- Records:
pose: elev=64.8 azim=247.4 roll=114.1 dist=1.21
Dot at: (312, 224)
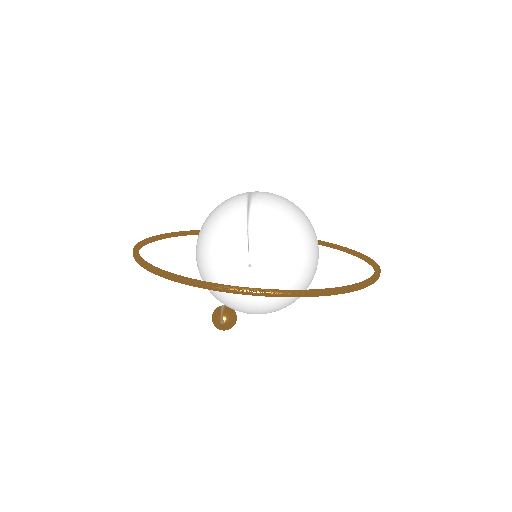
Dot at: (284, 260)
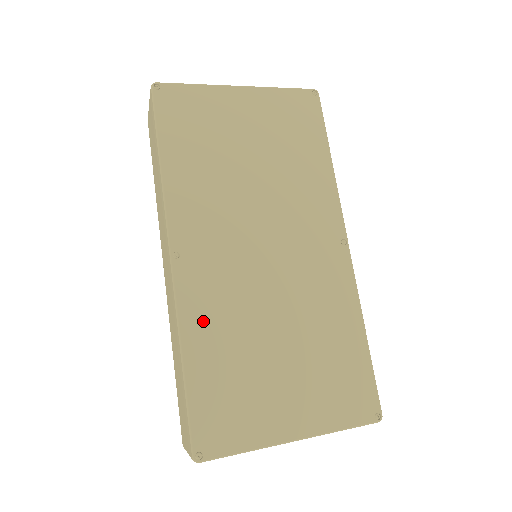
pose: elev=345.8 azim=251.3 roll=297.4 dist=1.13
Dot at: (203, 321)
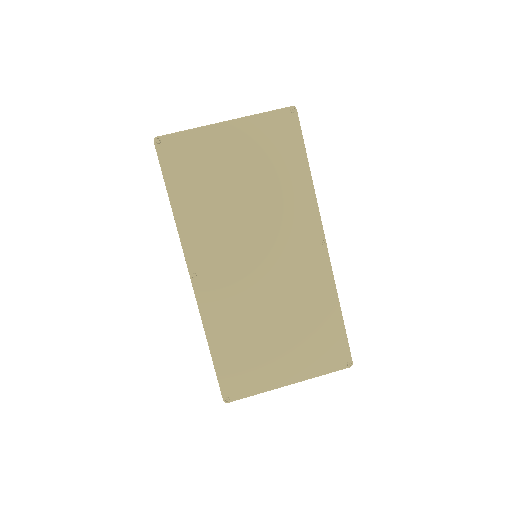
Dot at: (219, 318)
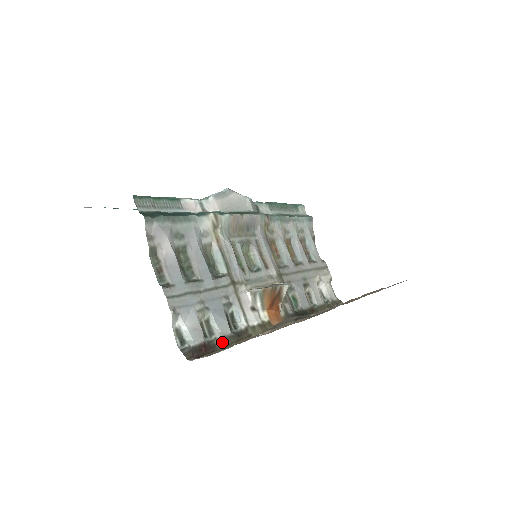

---

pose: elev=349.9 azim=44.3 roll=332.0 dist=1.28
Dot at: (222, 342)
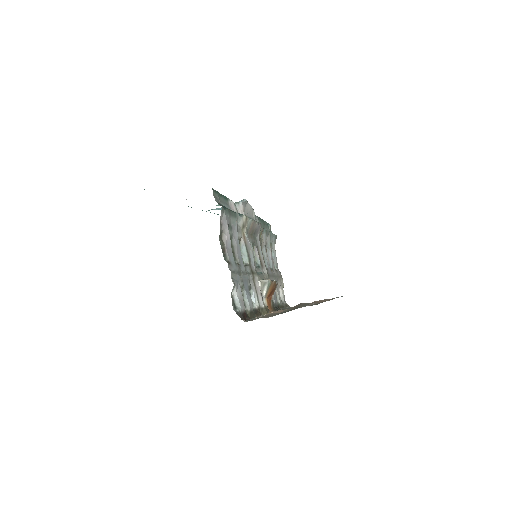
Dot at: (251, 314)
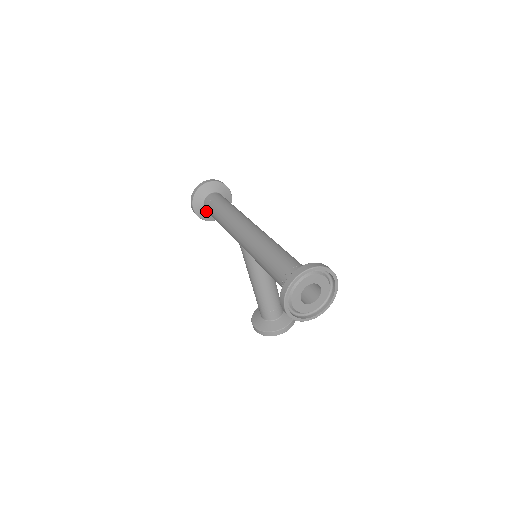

- What you are asked to do: Rewrite the part of the listing that opens with the line containing "pose: elev=345.8 azim=251.3" and closes with the line containing "Dot at: (219, 318)", changing "roll" to "tilt" and keeping everything else the same. Include only those lines, and leave out the pictures.

- Solution to this task:
pose: elev=345.8 azim=251.3 tilt=297.4 dist=1.13
Dot at: (203, 321)
Dot at: (219, 318)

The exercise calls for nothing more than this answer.